--- RECORDS TO USE Enclosed Below ---
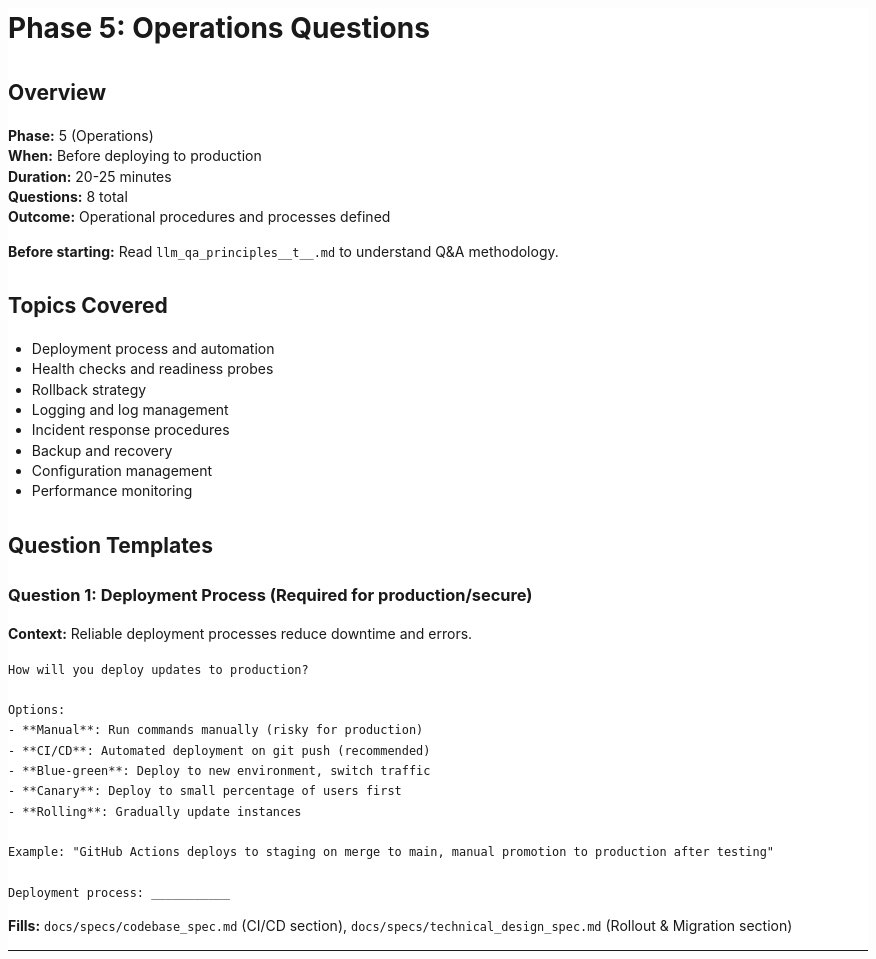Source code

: # Phase 5: Operations Questions

## Overview

**Phase:** 5 (Operations)  
**When:** Before deploying to production  
**Duration:** 20-25 minutes  
**Questions:** 8 total  
**Outcome:** Operational procedures and processes defined

**Before starting:** Read `llm_qa_principles__t__.md` to understand Q&A methodology.

## Topics Covered

- Deployment process and automation
- Health checks and readiness probes
- Rollback strategy
- Logging and log management
- Incident response procedures
- Backup and recovery
- Configuration management
- Performance monitoring

## Question Templates

### Question 1: Deployment Process (Required for production/secure)

**Context:** Reliable deployment processes reduce downtime and errors.

```
How will you deploy updates to production?

Options:
- **Manual**: Run commands manually (risky for production)
- **CI/CD**: Automated deployment on git push (recommended)
- **Blue-green**: Deploy to new environment, switch traffic
- **Canary**: Deploy to small percentage of users first
- **Rolling**: Gradually update instances

Example: "GitHub Actions deploys to staging on merge to main, manual promotion to production after testing"

Deployment process: ___________
```

**Fills:** `docs/specs/codebase_spec.md` (CI/CD section), `docs/specs/technical_design_spec.md` (Rollout & Migration section)

---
--- End of Enclosed RECORDS TO USE ---
** TASK OBJECTIVE **
Since only the text is needed, retype the data above exactly and omit the pictures.

** RESULT BELOW **
Source code

: # Phase 5: Operations Questions

## Overview

**Phase:** 5 (Operations)  
**When:** Before deploying to production  
**Duration:** 20-25 minutes  
**Questions:** 8 total  
**Outcome:** Operational procedures and processes defined

**Before starting:** Read `llm_qa_principles__t__.md` to understand Q&A methodology.

## Topics Covered

- Deployment process and automation
- Health checks and readiness probes
- Rollback strategy
- Logging and log management
- Incident response procedures
- Backup and recovery
- Configuration management
- Performance monitoring

## Question Templates

### Question 1: Deployment Process (Required for production/secure)

**Context:** Reliable deployment processes reduce downtime and errors.

```
How will you deploy updates to production?

Options:
- **Manual**: Run commands manually (risky for production)
- **CI/CD**: Automated deployment on git push (recommended)
- **Blue-green**: Deploy to new environment, switch traffic
- **Canary**: Deploy to small percentage of users first
- **Rolling**: Gradually update instances

Example: "GitHub Actions deploys to staging on merge to main, manual promotion to production after testing"

Deployment process: ___________
```

**Fills:** `docs/specs/codebase_spec.md` (CI/CD section), `docs/specs/technical_design_spec.md` (Rollout & Migration section)

---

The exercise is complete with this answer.